Henri las die Karte im Licht des Feuerscheins. » Wenn wir uns an diese Wand halten, bringt sie uns zur Treppe, die nach oben führt.«
» Dann sollten wir gehen.«
» Was ist mit dem Esel des Farbenmannes?«
» Wir wissen nicht, wie weit er gelaufen ist, Henri. Wir haben ohnehin kaum noch Öl in der Lampe. Vielleicht findet er den Weg von allein. Er war schon mal hier unten.«
Toulouse-Lautrec faltete die Karte zusammen und machte sich auf den Weg die Wand entlang, benutzte die ungeladene Schrotflinte als Krücke und hinkte schwer, da er nun nicht mehr leise sein musste.
» Hast du Schmerzen?«, fragte Lucien und hielt die Laterne hoch, damit sein Freund vorn etwas sehen konnte.

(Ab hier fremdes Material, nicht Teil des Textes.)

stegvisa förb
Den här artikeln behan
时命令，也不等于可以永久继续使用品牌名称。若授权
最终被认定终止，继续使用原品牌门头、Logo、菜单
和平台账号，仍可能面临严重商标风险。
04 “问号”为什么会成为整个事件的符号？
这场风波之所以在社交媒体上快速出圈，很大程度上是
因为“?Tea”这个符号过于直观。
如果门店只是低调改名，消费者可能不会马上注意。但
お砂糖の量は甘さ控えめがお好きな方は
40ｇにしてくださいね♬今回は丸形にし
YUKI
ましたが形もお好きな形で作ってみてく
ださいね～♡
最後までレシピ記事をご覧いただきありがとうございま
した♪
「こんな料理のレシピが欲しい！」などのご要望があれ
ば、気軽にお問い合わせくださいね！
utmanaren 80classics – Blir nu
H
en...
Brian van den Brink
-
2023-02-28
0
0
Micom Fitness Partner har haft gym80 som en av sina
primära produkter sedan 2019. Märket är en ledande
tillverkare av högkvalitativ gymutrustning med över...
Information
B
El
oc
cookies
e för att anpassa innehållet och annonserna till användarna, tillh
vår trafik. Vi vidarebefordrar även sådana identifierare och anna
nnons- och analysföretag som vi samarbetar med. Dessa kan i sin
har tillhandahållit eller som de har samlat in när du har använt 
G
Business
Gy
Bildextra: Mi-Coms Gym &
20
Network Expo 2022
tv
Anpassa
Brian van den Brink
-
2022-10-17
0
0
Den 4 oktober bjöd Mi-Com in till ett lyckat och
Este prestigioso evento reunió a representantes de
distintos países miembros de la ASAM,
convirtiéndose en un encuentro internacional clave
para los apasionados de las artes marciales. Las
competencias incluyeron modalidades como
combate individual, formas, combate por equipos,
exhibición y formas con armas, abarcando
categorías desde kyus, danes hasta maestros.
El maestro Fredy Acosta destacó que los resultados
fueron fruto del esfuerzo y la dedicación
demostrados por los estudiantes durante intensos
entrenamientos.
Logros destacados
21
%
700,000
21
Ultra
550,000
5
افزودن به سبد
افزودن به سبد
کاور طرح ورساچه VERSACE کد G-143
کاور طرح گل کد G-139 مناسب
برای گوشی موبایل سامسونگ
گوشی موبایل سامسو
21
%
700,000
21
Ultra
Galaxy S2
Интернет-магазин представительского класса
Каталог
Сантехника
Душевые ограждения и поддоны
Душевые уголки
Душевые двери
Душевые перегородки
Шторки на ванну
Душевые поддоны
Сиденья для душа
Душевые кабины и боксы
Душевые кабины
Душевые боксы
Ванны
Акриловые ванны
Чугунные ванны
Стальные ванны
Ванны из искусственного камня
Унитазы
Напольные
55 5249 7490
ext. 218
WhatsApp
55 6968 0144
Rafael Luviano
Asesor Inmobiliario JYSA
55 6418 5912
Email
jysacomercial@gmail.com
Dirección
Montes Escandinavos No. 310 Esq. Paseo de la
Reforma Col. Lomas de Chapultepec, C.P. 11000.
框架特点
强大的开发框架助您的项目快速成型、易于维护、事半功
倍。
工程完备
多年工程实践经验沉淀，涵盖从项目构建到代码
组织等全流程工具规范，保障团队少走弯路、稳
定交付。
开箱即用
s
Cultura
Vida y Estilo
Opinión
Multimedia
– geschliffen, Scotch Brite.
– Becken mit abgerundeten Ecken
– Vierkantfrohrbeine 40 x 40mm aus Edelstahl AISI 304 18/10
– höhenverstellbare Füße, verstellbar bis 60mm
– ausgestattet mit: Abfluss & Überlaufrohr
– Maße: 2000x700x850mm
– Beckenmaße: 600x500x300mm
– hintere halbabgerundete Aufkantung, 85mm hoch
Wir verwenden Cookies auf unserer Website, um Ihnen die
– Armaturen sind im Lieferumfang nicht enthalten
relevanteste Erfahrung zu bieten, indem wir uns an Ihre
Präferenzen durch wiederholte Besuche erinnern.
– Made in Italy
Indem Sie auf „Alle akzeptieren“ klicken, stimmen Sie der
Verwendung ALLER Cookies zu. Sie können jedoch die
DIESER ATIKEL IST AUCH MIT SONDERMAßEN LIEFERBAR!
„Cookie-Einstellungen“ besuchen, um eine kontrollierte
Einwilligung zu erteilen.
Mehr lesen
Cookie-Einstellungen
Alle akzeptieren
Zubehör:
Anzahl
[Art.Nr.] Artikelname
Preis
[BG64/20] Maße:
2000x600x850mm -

» Ich? Was soll mir das noch ausmachen, nachdem ich einen Menschen getötet und in einer Höhle voller Meisterwerke verbrannt habe?«
» Tut mir leid, Henri«, sagte Lucien.
» Aber das ist doch gar nichts, wenn man bedenkt, dass du unter Umständen deine Mutter gevögelt und deinen Vater ermordet hast.«
» So war das ganz sicher nicht.«
» Und wie war es dann?«
» Ich weiß es nicht.«
» Meinst du, deine Mutter würde mir Modell sitzen? Mein Interesse ist rein künstlerischer Natur.«
» Du hast Minette ermordet!«
Das waren die ersten Worte, die er zu Juliette sagte, als er sie in Henris Atelier vorfand, wo sie schon wartete.
» Wen?«, fragte sie.
» Minette Pissarro. Ein kleines Mädchen. Ich habe sie geliebt, und du hast sie ermordet.«
» Ich musste mich zwischen euch entscheiden, Lucien. Einer von euch beiden musste bezahlen. Da habe ich sie gewählt.«
» Du hast gesagt, der Farbenmann hätte die Wahl getroffen.«
» Ja, und er wollte dich. Ich habe es ihm ausgeredet.«
» Du bist ein Ungeheuer.«
» Dafür ist deine Mutter eine Hure.«
» Aber nur, weil sie von dir besessen war.«
» Oh, das weißt du?«
» Ich habe das Bild gesehen.«
» Dann ist der Farbenmann also tot? Wirklich tot? Mir war, als hätte ich gespürt, wie er losließ.«
» Ja«, sagte Henri, » ich habe ihn erschossen. Und die Bilder sind verbrannt. Du bist frei.«
» Der kleine Scheißkerl. Mir hat er erzählt, er hätte den Akt von deiner Mutter schon vor Jahren verbraucht.«
» Dann hast du meinen Vater also auch auf dem Gewissen?«
» Was? Pfff. Nein. Quatsch. Natürlich nicht. Weißt du, Lucien, dein Vater war ein ausgesprochen liebenswerter Mann. Er liebte die Malerei. Ausgesprochen liebenswert.«
Henri sagte: » Wenn du Lucien warst und außerdem Luciens Mutter, dann hat er– technisch gesehen– mit seiner eigenen…«
» Mein Vater starb in seinem Atelier«, sagte Lucien. » Und keines seiner Bilder wurde je gefunden. Erklär mir das.«
» Hey, guck mal, was ich hier habe!«
» Die nützen dir jetzt auch nichts mehr«, sagte Lucien.
» Wovon sprachen wir noch?«, fragte Henri.
» Ich habe deinen Vater nicht umgebracht, Lucien. Es war sein Herz. Er ist einfach gestorben. Aber immerhin ist er bei etwas gestorben, das ihm große Freude bereitete.«
» Malen?«
» Klar, nennen wir es malen.«
» Meine Schwester Régine glaubt schon ihr Leben lang, mein Vater hätte meine Mutter betrogen.«
» Obwohl er sie in Wahrheit mit deiner Mutter betrogen hat«, sagte Henri.